Saturday’s lackluster 29-15 win over the University of Alabama-Birmingham exposed just how far Ohio State is from returning to an elite level. The distance is little bit shocking.
The NCAA penalties keeping Ohio State from winning the Big Ten and participating in a bowl game might be a blessing in disguise. This team does not need to be concerned about competing for the conference or going to Florida in January. The Buckeyes need to spend the rest of the season finding the identity that is necessary to win championships.
Over the next eight games, here are the five areas that the team needs to address.
The Buckeye faithful have been spoiled over the last decade as Ohio State has routinely fielded a Top 10 defense. They may have to temper those hopes this season.
The expectations were high for the Silver Bullets with nine starters returning. They were supposed to carry the team until the offense found its rhythm. Amazingly, they look lost.
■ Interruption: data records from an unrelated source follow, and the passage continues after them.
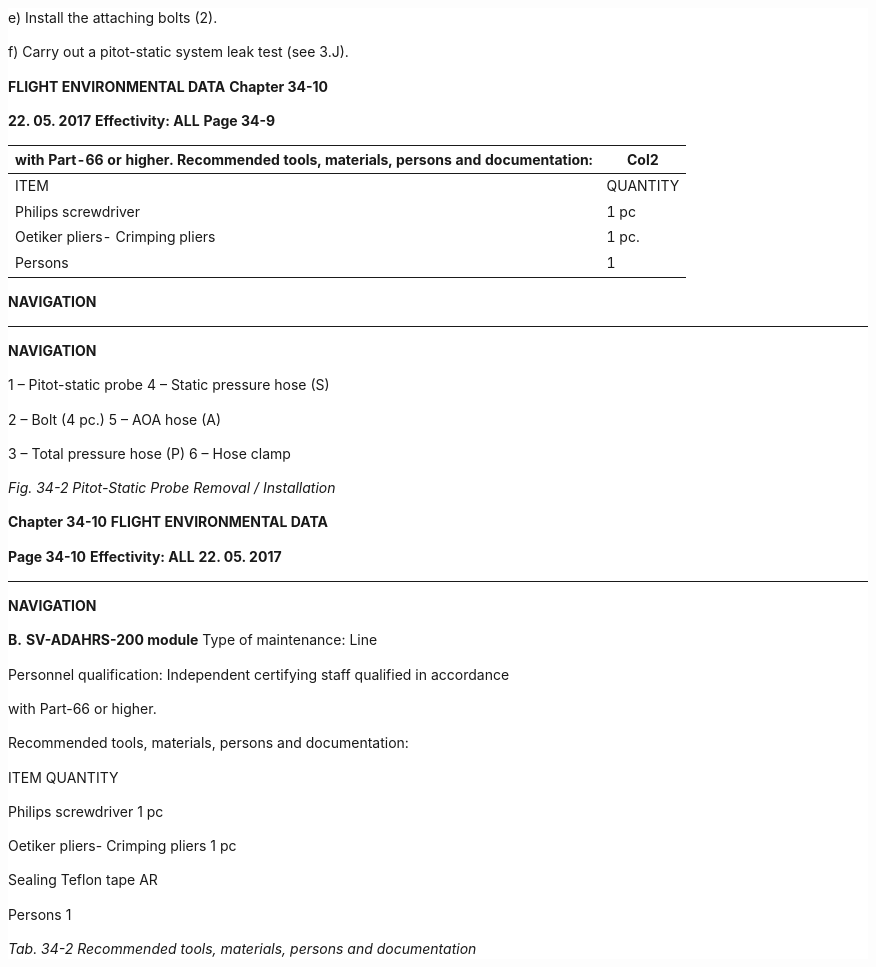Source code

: e) Install the attaching bolts (2).

f) Carry out a pitot-static system leak test (see 3.J).

**FLIGHT ENVIRONMENTAL DATA** **Chapter 34-10**

**22. 05. 2017** **Effectivity: ALL** **Page 34-9**

|with Part-66 or higher. Recommended tools, materials, persons and documentation:|Col2|
|---|---|
|ITEM|QUANTITY|
|Philips screwdriver|1 pc|
|Oetiker pliers- Crimping pliers|1 pc.|
|Persons|1|


**NAVIGATION**


-----

**NAVIGATION**

1 – Pitot-static probe 4 – Static pressure hose (S)

2 – Bolt (4 pc.) 5 – AOA hose (A)

3 – Total pressure hose (P) 6 – Hose clamp

_Fig. 34-2 Pitot-Static Probe Removal / Installation_

**Chapter 34-10** **FLIGHT ENVIRONMENTAL DATA**

**Page 34-10** **Effectivity: ALL** **22. 05. 2017**


-----

**NAVIGATION**

**B.** **SV-ADAHRS-200 module**
Type of maintenance: Line

Personnel qualification: Independent certifying staff qualified in accordance

with Part-66 or higher.

Recommended tools, materials, persons and documentation:

ITEM QUANTITY

Philips screwdriver 1 pc

Oetiker pliers- Crimping pliers 1 pc

Sealing Teflon tape AR

Persons 1

_Tab. 34-2 Recommended tools, materials, persons and documentation_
Over the last two weeks, the defense has allowed a staggering 915 yards. If they were playing Alabama and Oregon, that may be forgivable. Letting powder-puff teams like California and UAB do it to them is dreadful.
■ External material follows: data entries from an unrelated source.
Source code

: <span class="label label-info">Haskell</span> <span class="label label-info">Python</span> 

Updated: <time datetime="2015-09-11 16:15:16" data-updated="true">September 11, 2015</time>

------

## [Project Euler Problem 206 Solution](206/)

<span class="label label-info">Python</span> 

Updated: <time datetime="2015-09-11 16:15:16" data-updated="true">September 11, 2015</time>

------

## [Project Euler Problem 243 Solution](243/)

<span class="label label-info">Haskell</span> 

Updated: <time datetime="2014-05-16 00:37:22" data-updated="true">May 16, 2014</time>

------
Luke Fickell and Mike Vrabel were probably having Tim Biakabutuka flashbacks watching California running back Brendan Bigelow carve up their defense for 160 yards on just four carries two weeks ago.
A week of practice spent on tackling was supposed to take care of the problem. Whatever they practiced, it did not work.
The nightmare continued against UAB as the Blazers tore through the Buckeye defense for 403 yards.
There is no excuse for the defense to be playing this inadequately. Fix the scheme or coach up the talent. It is that simple.
Alabama is currently writing the textbook on how to play college football. Even though there are many components leading to their success, the trick is playing the game with the proper attitude.
It is pretty amazing to watch the Crimson Tide exact their will on opponents’ weaknesses like a vice grip. They refuse to let go until the opponent cries mercy.
This may seem a little over the top, but the picture is quite clear. Over their last 17 games, Alabama has outscored their opponents 545-127.
The Crimson Tide’s brand of football wins championships, and the Buckeyes should study it and make the necessary adjustments.
Play the Underclassmen
If the Buckeyes want to make a legitimate run at the title next year, the young guns need to be on the field gaining valuable experience. It is clear that Meyer agrees.
Many of the top players from the 2012 recruiting class, like Noah Spence, Adolphus Washington and Tommy Schutt, are seeing significant playing time. This trend needs to continue, especially on defense where depth on the defensive line is imperative.
Penalties, special teams miscues, poor tackling, and mediocre execution have not cost the Buckeyes a game yet, but it will kill them in the Big Ten if these issues continue.
Meyer’s teams are known for having tremendous focus. Obviously, this team is lacking it, and fixing the problems should be priority number one.
Passing Game Improvement
Few expected Meyer’s spread offense to come out of the gate hitting on all cylinders. Everyone knew that he would need some time to tinker with his offensive scheme to get the right pieces in place.
The good news is the signs are indicating that the offense is ahead of schedule.
In four games, Miller has thrown for 754 yards with seven touchdowns. He only had 1159 yards in 13 games last year.
Wide receivers Devin Smith and Corey Brown are beginning to show their talent too. It is obvious that Miller’s confidence in them is growing. More reps are needed to work out the kinks.
Running the ball effectively may be the primary ingredient for winning the Big Ten, but developing the passing game will be vital for Ohio State to get back on top.
There is no need to press any panic button. 2012 is both a rebuilding and a re-branding year. The rest of the season is about laying the foundation for the next five years.
The road may be a little bumpy, but the payoff will be championships.